After years of rising tensions between Turkey and the US over the situation in northern Syria, an unexpected rapprochement has pulled the two countries back from possible conflict.
Relations between the two countries had deteriorated over Turkish opposition to the US alliance with Kurdish fighters in northern Syria, and Turkey’s recent purchase of a Russian air defence missile system. In response, the US kicked Turkey out of its F-35 fighter programme in July.
Turkey has long demanded these buffer zones across its northern border with Syria to protect against possible assaults from the Kurdish People’s Protection Units, or YPG, which leads the Syrian Democratic Forces. The safe zone will effectively serve as a buffer between the YPG-controlled area and the Turkish border, and also combat the ongoing threat of Islamic State (IS) in the region.
The Turks and Americans are yet to agree on the size of the buffer zone – with Turkey pushing for it to be larger than the US wants – and it remains unclear who will police it. But in late August, YPG leaders agreed to withdraw their troops from towns near the Turkish border in what the Pentagon said was a sign of “good faith”.
But why has the US begun to condone Turkish action in northern Syria, and why now?
Although Turkey and the US both sought to displace the regime of Bashar al-Assad in Syria, their priorities in the region changed over time. When the US launched its coalition against IS in 2014, Turkey joined reluctantly amid fears that the fight would harm the Syrian rebels fighting against the Assad regime.
When US President Donald Trump declared IS had been defeated in December 2018 and that American troops would withdraw from Syria, Turkey’s President Recep Tayyip Erdoğan hurried to announce Turkish troops could replace the Americans in the region. Erdoğan has repeatedly stressed that Turkey will not harm Syrian Kurdish civilians, but rather target militant groups in the region, including the YPG which it sees as linked to the Kurdish separatist Kurdistan Workers’ Party, or PKK.
After the reaction in Washington to the decision to withdraw from Syria – which caused resignations and criticism from senior politicians – Trump reversed his decision. In early January the US government said it would not withdraw until the Turkish government guaranteed it would not to attack Syrian Kurds who had been part of the alliance fighting against IS. Turkey has not given this guarantee.
Mistrust has festered over alleged links with each of the allies’ foes, namely Turkey with IS fighters and the US with the YPG. Amid the tensions, the US embassy in Ankara remained vacant.

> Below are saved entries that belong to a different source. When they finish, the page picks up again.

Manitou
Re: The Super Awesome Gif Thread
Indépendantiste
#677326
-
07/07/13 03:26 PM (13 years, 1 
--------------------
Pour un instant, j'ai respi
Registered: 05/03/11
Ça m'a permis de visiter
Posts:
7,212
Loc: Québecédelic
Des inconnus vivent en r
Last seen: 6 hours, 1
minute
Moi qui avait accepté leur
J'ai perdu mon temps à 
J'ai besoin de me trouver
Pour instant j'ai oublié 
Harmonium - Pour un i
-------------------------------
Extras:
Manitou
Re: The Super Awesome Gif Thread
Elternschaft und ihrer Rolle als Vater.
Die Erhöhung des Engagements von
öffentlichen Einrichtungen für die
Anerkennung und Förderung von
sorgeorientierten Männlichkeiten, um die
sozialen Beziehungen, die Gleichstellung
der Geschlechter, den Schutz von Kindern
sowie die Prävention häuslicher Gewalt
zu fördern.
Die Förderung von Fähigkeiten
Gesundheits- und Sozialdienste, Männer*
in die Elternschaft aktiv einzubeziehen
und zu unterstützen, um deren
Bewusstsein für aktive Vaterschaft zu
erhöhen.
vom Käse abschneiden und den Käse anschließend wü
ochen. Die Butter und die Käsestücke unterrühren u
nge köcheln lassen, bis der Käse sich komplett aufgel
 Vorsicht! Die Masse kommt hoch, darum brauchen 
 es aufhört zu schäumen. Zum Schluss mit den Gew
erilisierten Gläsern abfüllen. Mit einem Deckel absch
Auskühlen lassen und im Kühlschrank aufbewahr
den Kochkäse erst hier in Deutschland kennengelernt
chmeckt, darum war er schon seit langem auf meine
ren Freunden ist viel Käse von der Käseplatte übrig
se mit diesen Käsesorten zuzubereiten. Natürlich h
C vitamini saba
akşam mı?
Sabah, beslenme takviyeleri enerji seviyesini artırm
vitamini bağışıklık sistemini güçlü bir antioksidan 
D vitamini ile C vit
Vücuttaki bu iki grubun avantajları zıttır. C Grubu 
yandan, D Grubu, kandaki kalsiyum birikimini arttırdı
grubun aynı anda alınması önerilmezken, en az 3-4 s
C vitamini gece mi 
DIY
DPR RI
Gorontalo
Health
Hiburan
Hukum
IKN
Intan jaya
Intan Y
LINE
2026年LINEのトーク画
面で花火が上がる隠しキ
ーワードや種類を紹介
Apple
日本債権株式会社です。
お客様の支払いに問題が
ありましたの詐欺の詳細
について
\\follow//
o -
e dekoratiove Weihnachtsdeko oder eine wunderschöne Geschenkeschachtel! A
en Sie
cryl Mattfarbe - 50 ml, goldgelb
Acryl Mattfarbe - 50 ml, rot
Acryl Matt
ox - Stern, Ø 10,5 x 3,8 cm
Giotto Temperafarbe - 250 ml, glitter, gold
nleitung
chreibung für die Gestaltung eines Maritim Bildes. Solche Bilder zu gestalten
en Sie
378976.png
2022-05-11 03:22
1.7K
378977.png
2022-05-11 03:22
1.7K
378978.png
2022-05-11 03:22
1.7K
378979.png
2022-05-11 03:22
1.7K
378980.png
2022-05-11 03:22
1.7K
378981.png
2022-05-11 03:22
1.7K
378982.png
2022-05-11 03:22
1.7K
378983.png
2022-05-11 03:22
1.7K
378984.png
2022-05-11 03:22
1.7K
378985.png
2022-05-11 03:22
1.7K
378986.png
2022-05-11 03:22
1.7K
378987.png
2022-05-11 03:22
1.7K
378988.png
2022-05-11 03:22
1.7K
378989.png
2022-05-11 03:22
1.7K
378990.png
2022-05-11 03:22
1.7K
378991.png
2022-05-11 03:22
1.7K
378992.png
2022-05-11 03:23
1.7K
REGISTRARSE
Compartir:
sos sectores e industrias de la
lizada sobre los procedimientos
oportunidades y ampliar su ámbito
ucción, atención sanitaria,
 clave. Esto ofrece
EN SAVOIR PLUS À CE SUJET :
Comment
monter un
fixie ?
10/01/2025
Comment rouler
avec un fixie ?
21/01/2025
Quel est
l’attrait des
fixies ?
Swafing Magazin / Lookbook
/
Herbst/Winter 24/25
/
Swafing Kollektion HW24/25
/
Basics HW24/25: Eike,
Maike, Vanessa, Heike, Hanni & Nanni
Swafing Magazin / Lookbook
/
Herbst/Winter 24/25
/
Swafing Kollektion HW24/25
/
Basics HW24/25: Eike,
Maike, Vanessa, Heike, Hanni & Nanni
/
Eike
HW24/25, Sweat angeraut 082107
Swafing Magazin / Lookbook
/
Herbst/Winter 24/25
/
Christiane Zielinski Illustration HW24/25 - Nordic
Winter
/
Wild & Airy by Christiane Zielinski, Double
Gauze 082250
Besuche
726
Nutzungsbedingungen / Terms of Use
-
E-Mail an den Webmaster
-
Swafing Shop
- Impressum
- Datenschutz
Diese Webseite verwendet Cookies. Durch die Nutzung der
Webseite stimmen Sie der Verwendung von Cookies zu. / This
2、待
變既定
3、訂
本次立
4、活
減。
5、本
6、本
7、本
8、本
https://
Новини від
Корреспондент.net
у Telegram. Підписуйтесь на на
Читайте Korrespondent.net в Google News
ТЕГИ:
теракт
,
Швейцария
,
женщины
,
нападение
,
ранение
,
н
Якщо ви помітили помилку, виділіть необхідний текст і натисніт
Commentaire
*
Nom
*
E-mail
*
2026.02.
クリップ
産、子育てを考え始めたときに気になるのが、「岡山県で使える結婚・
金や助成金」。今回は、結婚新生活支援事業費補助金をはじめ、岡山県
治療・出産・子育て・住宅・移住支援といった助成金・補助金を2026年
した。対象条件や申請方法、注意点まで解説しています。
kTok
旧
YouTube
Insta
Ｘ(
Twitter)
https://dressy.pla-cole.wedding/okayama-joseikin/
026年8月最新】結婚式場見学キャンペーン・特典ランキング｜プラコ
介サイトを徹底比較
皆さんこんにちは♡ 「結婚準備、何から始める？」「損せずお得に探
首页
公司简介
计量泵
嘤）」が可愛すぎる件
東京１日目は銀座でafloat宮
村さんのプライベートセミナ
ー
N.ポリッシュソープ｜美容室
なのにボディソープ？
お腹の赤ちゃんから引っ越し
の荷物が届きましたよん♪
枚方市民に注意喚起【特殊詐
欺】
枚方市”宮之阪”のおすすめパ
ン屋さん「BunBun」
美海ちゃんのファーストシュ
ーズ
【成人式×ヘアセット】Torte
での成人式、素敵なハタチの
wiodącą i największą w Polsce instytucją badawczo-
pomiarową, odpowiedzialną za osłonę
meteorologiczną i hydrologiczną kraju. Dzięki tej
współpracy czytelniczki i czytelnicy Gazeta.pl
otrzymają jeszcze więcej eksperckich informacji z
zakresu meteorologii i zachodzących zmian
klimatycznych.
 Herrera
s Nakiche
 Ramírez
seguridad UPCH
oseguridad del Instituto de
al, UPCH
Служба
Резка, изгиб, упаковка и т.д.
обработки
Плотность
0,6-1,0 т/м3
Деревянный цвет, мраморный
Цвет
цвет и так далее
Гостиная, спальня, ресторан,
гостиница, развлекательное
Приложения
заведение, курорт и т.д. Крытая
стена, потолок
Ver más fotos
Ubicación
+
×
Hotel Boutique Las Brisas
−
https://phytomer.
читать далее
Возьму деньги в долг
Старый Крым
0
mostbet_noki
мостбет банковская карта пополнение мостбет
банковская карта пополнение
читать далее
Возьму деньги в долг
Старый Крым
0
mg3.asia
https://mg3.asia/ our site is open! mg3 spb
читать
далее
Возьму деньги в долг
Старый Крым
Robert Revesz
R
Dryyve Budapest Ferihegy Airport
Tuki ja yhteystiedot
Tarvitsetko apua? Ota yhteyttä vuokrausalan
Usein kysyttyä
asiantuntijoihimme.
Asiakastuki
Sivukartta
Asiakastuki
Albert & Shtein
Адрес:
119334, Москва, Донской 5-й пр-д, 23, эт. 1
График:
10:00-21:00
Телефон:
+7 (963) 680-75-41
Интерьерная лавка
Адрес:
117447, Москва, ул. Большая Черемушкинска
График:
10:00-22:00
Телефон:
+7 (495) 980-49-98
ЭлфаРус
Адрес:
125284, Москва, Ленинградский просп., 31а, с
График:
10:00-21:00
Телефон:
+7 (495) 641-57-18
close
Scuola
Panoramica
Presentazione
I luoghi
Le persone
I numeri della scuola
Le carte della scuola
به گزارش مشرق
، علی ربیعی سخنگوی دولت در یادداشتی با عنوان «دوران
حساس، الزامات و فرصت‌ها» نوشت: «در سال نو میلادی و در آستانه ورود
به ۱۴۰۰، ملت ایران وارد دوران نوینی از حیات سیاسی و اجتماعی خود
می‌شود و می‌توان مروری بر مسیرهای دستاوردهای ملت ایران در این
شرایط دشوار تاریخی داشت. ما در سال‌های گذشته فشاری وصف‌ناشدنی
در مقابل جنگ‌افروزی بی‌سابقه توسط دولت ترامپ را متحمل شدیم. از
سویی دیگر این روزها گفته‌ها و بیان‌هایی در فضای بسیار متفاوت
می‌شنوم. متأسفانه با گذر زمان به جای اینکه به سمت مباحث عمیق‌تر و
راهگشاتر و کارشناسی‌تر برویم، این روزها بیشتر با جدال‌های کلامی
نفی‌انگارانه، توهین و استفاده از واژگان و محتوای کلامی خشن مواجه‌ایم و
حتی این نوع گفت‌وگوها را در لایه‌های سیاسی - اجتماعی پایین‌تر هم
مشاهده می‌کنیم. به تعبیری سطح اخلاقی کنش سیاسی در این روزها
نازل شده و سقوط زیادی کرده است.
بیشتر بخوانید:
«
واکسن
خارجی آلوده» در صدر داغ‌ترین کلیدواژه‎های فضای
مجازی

There are three reasons for the current rapprochement. The first is a growing desire from both sides to avoid conflict between their military personnel in the region. In 2018, Erdoğan threatened that any US soldiers who stood in the way of the Turkish invasion of Afrin, a Syrian enclave in northern Syria, with an “Ottoman slap”.
Ankara now seems more willing to collaborate with Washington. The welcome extended to the new American ambassador to Turkey, David Satterfield, at the presidential palace on August 28, signalled the allies are looking to build bridges.
The second is that Assad’s forces are encroaching into the last remaining opposition stronghold in Idlib with their Russian allies. Turkey is likely to face another stream of Syrian refugees across to its borders. The search for an agreement over safe zones in northern Syria comes to the fore as Erdoğan feels the brunt of his pro-refugee politics at home.
Since its invasion of Afrin, Turkey has sought to settle Syrian refugees in safe zones in the province. The newly proposed safe zones are likely to see a push for further refugee returns. Similar goals of returning refugees are also pushing other peace efforts in the region – notably between the US and Taliban in Afghanistan.
The third reason is more personal. Erdoğan says Trump has a feel for him. Both leaders are celebrity politicians, with their families at the foreground of their politics. They share anti-establishment mentalities, and use religious references and nationalist discourses to appeal to their supporters.
Hanging over this rapprochement, however, is the issue of the Russian missiles. So far the Trump administration has not imposed economic sanctions on Turkey over the issue, despite criticisms from Congress over the risks it poses to NATO security. Turkey said it would not activate the missiles until April 2020, allowing negotiation channels with the US over northern Syria to remain open.
Turkey has been a proactive voice against military assaults by the Assad regime in northern Syria, yet it has remained quiet on the Russian-Syrian alliance in the region. Since the failed coup attempt in 2016, the Erdoğan regime has been increasingly pro-Putin, signalling it is turning its back on its traditional Western allies.
That’s why it’s so significant that Turkey and the US are searching for collaboration in the region despite their policy differences. In the Turkish case, this could be a way to enhance its buffer as Assad forces regain the northern provinces from the rebels. In the American case, it could be to expand its alliances to offset Russian and Iranian influence in the future Assad-ruled Syria.